-------- Page text
Origins and Formation
Pacalet comes from a family with a long winemaking tradition: he is the nephew of Marcel Lapierre, one of the pioneers of the natural wine movement in Beaujolais. After studying oenology, he honed his experience working for Domaine Prieuré Roch, another iconic Burgundy estate, where he deepened his knowledge of sulfite-free winemaking techniques and the importance of authentic terroir expression.
The Founding of His Domaine
In 2001, Philippe Pacalet decided to go his own way, founding his négoce in Beaune. Not owning vineyards, he works with selected parcels of old vines cultivated by trusted winegrowers, applying organic and biodynamic agriculture.
The Production Philosophy
Pacalet is a fervent supporter of natural winemaking:
- No use of selected yeasts, spontaneous fermentations with indigenous yeasts.
- Absence of added sulfites during vinification, only a minimal dosage before bottling.
- Delicate macerations and long refinements to extract the most from the grapes without excessive extraction.
- No filtration or clarification, to preserve the integrity of the wine.
The Wines of Philippe Pacalet
He produces a wide range of wines from the best terroirs of Burgundy, including Gevrey-Chambertin, Nuits-Saint-Georges, Pommard, Chambolle-Musigny, and Meursault. His wines are characterized by great elegance, aromatic purity, and an uncompromising expression of terroir.
Conclusion
Philippe Pacalet is today recognized as one of the most talented natural wine producers in Burgundy, appreciated by enthusiasts worldwide for his ability to create vibrant, authentic, and profoundly territorial wines.
----------------
-------- Provided material
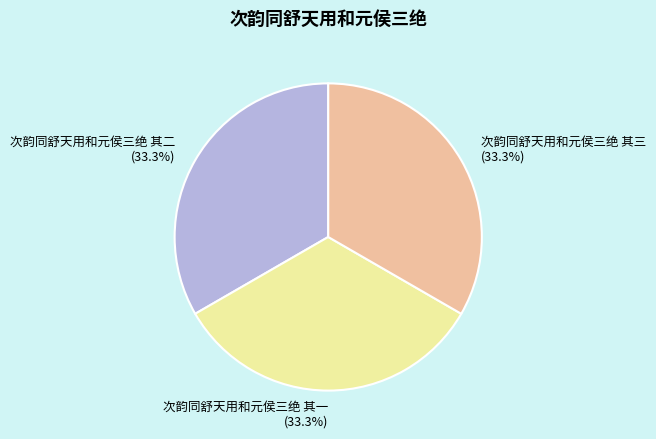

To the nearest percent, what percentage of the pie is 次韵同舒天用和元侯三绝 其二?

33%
----------------
## Aim of the exercise
In the text about the winemaker Philippe Pacalet, which estate did he work for after studying oenology?

## Solution
Domaine Prieuré Roch